Nous voici entrés dans ce temps de carême où en communauté nous essayerons de vivre ensemble notre conversion comme une famille solidaire de la terre. L’idée de conversion commence par reconnaître qu’il y a quelque chose d’abîmé en nous ou autour de nous à reconstruire. C’est la nature du péché de défigurer en nous et autour de nous ce qui, à l’origine, est riche et beau parce que créé par amour par Dieu : l’homme et son lieu de vie naturelle, la création. D’ailleurs c’est de la terre que Dieu tire l’homme pour le faire exister de son souffle de vie.

St François D’Assise dira alors que la terre est notre sœur et notre mère. Dieu a établi entre nous un lien de fraternité et a placé l’homme dans un jardin où rien n’était mauvais, même l’arbre de la connaissance du bien et du mal, ou pour mieux dire, l’arbre du discernement entre faire le bien ou se détourner (prendre une autre voie, écouter une autre voix) du bien. Mais tentés par le serpent rusé qui leur propose d’être à l’égal de Dieu, Adam et Eve (le couple terre et vie) ont été animés de volonté de puissance alors ils ont désobéi à Dieu. La volonté de puissance est ce danger qui aveugle l’homme dans son discernement du bonheur : vouloir toujours plus et vouloir pour soi-même.

Nous retrouvons le même Tentateur dans le désert avec Jésus qui est solidaire de notre fragilité. Il est faible et il a faim au bout de 40 jours de jeûne. Pourquoi Jésus jeûne-t-il ? Parce que voulant faire la volonté de Dieu, le tentateur aussi est présent. « Jésus fût conduit au désert par l’Esprit pour être tenté par le diable ». Sinon il n’aurait pas besoin de jeûner. 40 Jours signifie le temps biblique de l’accomplissement. Jusqu’au bout le tentateur est présent. Par trois fois (ou par insistance), le diable propose à Jésus le pouvoir et la gloire au prix de l’infidélité à Dieu. Pour le conduire à pécher, il joue sur des situations qui semblent justifiées. Or nos raisons de péché peuvent être justifiées sans pour autant être justes : Tu as faim ? utilise ton pouvoir pour manger. Tu es enfant Dieu ? mets à l’épreuve sa bienveillance. Tu veux tout ? Tu peux tout avoir sans Dieu, par toi-même.
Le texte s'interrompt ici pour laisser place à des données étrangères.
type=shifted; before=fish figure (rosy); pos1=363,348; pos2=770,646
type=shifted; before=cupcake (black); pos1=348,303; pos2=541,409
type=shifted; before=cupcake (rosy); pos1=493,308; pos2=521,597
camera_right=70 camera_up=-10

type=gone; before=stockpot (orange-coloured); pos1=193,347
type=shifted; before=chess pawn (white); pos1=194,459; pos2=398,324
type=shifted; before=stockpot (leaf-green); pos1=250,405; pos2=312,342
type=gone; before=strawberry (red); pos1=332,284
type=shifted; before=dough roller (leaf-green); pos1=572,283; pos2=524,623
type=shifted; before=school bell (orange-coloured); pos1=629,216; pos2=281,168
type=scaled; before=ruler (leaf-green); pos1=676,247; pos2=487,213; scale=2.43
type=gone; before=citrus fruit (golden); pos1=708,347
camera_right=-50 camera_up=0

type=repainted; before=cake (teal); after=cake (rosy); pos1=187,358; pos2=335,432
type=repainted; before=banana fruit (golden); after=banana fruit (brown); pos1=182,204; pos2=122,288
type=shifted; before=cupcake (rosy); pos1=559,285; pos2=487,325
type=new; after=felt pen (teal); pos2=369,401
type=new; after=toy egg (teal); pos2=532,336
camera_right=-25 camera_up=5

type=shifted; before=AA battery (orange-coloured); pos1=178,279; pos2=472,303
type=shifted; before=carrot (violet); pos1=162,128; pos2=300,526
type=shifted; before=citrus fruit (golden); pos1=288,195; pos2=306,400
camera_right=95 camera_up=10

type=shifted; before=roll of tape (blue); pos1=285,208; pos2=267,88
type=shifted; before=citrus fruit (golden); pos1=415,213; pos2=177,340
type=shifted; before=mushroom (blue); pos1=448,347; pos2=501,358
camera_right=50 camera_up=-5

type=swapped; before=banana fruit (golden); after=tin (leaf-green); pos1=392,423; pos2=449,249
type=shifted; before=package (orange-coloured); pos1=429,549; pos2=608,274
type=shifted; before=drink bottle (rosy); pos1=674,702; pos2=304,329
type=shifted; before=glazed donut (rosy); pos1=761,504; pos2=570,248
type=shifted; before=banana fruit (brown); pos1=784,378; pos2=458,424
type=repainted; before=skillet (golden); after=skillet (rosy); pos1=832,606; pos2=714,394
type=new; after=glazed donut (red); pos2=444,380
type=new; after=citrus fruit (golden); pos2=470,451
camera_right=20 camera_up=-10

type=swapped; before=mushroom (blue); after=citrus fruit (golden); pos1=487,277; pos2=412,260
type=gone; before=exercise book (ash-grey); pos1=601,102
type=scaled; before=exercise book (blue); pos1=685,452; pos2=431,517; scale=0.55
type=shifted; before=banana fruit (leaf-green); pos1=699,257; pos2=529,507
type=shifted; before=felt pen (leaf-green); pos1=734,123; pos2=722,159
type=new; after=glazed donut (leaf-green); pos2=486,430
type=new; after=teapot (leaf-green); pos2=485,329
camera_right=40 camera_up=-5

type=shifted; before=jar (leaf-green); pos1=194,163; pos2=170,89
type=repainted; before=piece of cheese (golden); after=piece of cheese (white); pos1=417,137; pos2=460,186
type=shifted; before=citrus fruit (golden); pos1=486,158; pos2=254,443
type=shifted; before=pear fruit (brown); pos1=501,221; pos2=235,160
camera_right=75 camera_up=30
Jésus résiste à ces tentations, non parce qu’il est Dieu, mais pare qu’il s’appuie sur la Parole de Dieu.

Justement c’est la parole de Dieu qui vient nous aider à réfléchir sur les tentations qui nous guettent : nos responsabilités, nos irresponsabilités ou nos inactions. Qu’est-ce qui crie souffrance autant en nous-mêmes, en l’autre et au sein de la création pour une conversion d’écologie intégrale dans ce temps de carême.

Déjà sommes-nous suffisamment informés que tout comme les fragilités humaines ont besoin d’être considérées, que la terre crie sa souffrance ? Quelle est notre part de responsabilité ou d’irresponsabilité ? Quelqu’un disait « il y a 35 ans j’interpellais sur certaines agressions de l’environnement mais à cette époque on ne le comprenait pas. Aujourd’hui nous y sommes ». On est empêché de bien voir peut-être au nom de ce que la destruction nous apporte de mieux à nous.

Les téléphones smartphones que nous utilisons ont des composantes micro-électroniques de métaux rares extraits en quantité exponentielle des sols en Chine et au Congo par exemple. A quel prix ? Mais çà, nous ne pouvons pas savoir comment nous les avons. Ce qui signifie que le pouvoir de la technologie nous fait du bien certes, mais peut aussi cacher les pauvretés véritables. Et que notre conception du bonheur passe d’abord par ce que nous désirons utiliser avant de discerner si ces besoins sont vraiment nécessaires ou servent à la solidarité universelle et environnementale.

Est-ce parce qu’on a les moyens qu’on peut tout se permettre ? Comment faisons-nous nos marchés et nos courses pour promouvoir les cultures saines et les petits commerces ? On a besoin de choses qui ne sont souvent pas si nécessaires. Est-ce que je ferme les lumières qui éclairent les lieux vides ? Est-ce que j’utilise juste l’eau nécessaire dont j’ai besoin pour prendre ma douche, cuisiner, faire mon café, laver mes dents, le linge, la vaisselle. Quel bénéfice y a-t-il à laisser branchés les appareils ou câbles électriques qui ne servent pas ? Suis-je capable de faire le jeûne des machines et de la technique afin d’économiser de l’énergie et gagner du temps de fraterniser avec d’autres ? Est-ce que je fais le ratio entre ma difficulté à prendre un temps de prière ou de lecture biblique et le temps que je prends à ne rien faire ou à tout faire tout le temps, à satisfaire des curiosités inutiles ou néfastes ? Où sont mes propres tentations de pouvoir ou de facilité ? Quels sont mes propres lieux de conversion humaine et écologique ?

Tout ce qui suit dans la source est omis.